--- TEXT Enclosed Below ---

PARENTS

Dilemma Of The Day: Should I Use A Dummy?

27/11/2009 10:06 | Updated 22 May 2015

Q: I am getting a lot of conflicting advice about dummies – some friends tell me they are a lifesaver while others seem to think they do more harm than good. Should I give one to my baby girl or not?

A: It is entirely normal for a baby to use the sucking reflex to calm themselves, settle and draw comfort. It is also proven that babies suck their thumbs in the womb!

Once your baby is born, you will have a much clearer idea as to whether or not you think a dummy would be beneficial. For example, if she has colic, the use of a dummy may help her cope. You may also find that allowing her to suck will help her sleep a little better.

Additionally, all babies have moments where they seem upset for absolutely no reason at all. The soothing action of sucking can help calm even the most of upset of babies, and provide you with a much needed break from hearing your little one in distress.

It is also believed that dummies may help to reduce the risk of Sudden Infant Death Syndrome (SIDS - also known as cot death), although researchers are not entirely sure why.

While it brings many benefits, using a dummy does bring a few less desirable aspects. Obviously dummies do fall out of mouths, and you may find yourself getting up at all hours to pop it back in before your baby can do this for herself.

There is also a belief that frequent use of a dummy in older children can affect the shape of the mouth and impair speech if the child talks 'through' the dummy. Limiting dummy use to sleep time can help minimise these issues.

Dummy dependency is another possible problem, so do prepare yourself for a battle of wills when the time comes to take it away! Ultimately, the decision is really down to your baby - some thrive on the use of a dummy; others can take it or leave it; while others will completely refuse.

In any case, if you do decide to try a dummy, you should delay using one until around four weeks of age as you will need to stimulate and establish a good breast milk supply. This can be helped by putting the baby to the breast to suckle as opposed to giving her a dummy.

--- End of Enclosed TEXT ---
--- INPUT DATA Enclosed Below ---

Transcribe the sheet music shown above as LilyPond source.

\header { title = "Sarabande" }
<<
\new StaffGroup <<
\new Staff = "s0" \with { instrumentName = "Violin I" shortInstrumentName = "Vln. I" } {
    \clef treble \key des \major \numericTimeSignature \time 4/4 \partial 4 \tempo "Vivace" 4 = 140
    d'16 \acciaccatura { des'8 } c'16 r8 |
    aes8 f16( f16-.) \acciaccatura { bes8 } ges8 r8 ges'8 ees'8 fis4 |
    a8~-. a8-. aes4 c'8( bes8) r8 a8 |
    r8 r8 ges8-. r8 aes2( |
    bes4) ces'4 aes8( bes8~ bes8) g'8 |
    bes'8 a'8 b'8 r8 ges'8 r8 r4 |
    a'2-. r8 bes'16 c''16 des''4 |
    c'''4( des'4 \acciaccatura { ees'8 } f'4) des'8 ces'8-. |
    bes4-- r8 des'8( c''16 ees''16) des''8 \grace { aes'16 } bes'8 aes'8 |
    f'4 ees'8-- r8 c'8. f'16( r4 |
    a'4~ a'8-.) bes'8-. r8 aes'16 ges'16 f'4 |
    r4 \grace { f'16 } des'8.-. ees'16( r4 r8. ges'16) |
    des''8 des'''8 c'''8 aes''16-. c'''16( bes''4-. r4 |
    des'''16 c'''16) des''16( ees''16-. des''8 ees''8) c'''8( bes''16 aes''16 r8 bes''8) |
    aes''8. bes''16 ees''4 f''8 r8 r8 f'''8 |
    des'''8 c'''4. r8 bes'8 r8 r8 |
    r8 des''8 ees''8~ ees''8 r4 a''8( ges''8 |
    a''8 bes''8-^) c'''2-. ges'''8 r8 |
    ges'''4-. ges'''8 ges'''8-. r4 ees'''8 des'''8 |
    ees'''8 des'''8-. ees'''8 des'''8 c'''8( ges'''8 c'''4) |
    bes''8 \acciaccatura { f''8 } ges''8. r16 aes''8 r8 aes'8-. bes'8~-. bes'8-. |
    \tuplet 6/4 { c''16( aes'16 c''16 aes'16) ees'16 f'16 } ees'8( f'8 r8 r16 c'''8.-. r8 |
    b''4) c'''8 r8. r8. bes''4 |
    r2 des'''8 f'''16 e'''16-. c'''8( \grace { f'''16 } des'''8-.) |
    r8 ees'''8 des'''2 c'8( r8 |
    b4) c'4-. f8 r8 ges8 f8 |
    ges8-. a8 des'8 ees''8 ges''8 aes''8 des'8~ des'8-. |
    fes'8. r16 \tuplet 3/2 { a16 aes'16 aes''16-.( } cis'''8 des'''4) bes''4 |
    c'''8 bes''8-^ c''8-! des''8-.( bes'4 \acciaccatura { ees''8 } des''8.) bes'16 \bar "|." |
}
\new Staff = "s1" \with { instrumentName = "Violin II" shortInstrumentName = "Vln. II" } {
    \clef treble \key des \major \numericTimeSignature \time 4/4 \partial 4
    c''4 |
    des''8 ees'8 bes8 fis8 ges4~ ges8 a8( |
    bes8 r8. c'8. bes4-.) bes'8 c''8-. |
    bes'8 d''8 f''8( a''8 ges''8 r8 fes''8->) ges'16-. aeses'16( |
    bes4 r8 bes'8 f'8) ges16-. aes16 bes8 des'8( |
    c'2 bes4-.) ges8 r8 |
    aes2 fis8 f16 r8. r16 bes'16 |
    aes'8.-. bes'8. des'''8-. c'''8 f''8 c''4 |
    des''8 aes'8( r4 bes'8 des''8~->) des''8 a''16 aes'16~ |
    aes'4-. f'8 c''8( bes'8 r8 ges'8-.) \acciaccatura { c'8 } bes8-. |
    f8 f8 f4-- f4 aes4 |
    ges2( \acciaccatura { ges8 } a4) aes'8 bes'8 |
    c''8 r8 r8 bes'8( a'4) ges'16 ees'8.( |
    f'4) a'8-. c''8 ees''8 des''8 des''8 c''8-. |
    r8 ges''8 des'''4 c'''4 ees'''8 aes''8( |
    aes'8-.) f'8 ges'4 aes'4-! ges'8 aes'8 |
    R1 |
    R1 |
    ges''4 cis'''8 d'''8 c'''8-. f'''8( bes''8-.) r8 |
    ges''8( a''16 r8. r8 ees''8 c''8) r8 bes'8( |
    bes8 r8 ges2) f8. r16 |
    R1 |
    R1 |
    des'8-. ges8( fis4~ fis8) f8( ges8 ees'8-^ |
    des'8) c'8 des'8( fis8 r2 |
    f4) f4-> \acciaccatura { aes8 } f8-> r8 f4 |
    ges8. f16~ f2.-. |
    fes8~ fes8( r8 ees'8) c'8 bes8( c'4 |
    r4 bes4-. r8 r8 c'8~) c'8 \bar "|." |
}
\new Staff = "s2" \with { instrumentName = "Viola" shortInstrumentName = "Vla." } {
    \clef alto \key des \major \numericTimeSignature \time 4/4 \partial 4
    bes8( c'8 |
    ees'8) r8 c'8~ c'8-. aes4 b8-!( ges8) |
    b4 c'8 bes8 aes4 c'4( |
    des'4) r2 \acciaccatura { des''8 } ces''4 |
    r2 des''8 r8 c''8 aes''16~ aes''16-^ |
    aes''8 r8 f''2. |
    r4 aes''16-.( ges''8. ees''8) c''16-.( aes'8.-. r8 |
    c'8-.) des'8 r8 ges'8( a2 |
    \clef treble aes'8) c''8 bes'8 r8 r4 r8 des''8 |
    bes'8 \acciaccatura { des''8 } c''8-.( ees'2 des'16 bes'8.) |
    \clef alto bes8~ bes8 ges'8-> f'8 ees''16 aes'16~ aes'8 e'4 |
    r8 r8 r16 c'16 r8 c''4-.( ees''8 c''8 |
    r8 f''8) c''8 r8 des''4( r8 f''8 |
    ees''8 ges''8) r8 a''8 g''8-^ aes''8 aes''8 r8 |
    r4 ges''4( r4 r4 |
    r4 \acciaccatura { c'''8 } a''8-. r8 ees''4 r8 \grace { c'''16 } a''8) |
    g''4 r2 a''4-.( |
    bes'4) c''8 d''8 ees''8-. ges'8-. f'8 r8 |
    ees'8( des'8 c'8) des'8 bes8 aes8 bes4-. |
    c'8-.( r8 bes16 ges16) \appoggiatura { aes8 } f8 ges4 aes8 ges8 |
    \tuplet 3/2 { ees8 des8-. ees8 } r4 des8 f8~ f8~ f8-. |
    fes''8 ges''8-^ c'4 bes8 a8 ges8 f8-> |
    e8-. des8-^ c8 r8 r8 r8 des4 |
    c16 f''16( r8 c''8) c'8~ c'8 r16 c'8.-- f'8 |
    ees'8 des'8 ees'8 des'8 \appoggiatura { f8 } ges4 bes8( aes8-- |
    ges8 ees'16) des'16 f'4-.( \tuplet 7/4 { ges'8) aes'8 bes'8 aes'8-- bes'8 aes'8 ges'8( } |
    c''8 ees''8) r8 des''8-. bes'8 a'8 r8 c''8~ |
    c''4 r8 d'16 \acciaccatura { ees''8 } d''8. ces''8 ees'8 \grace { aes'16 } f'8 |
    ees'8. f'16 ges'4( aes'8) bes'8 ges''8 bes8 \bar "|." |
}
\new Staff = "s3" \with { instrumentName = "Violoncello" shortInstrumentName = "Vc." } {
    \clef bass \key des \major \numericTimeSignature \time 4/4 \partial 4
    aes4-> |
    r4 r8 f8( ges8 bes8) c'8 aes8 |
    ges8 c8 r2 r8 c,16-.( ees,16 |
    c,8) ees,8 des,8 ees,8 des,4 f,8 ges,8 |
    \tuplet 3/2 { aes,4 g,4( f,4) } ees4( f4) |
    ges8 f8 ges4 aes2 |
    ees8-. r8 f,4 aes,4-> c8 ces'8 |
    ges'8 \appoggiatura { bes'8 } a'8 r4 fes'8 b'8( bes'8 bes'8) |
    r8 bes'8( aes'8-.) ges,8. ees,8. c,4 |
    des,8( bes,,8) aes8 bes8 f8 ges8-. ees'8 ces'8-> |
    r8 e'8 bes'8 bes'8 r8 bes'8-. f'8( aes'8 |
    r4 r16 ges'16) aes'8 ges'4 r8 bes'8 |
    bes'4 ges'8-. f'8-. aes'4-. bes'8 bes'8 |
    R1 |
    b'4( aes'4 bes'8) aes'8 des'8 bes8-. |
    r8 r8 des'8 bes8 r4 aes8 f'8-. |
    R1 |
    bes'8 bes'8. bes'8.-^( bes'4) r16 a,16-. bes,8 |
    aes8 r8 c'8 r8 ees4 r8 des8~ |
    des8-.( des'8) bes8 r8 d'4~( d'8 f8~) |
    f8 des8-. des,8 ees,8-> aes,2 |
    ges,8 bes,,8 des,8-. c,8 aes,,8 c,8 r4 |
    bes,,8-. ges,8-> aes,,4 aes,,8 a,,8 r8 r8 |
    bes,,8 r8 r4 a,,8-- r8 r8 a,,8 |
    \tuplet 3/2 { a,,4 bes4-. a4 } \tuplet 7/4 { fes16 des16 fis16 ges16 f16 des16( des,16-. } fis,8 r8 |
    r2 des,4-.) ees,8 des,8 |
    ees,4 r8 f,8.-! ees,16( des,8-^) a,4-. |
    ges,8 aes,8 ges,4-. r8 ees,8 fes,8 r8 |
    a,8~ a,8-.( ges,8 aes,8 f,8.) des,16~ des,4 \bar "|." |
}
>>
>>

--- End of Enclosed INPUT DATA ---

## TASK OBJECTIVE
Using the article on dummies, explain in one to three sentences why a dummy should not be introduced until the baby is around four weeks old. The records have no connection to the article on dummies.

## FINISHED TASK
Waiting until around four weeks gives time to stimulate and establish a good breast milk supply. Putting the baby to the breast to suckle, rather than giving her a dummy, helps build that supply.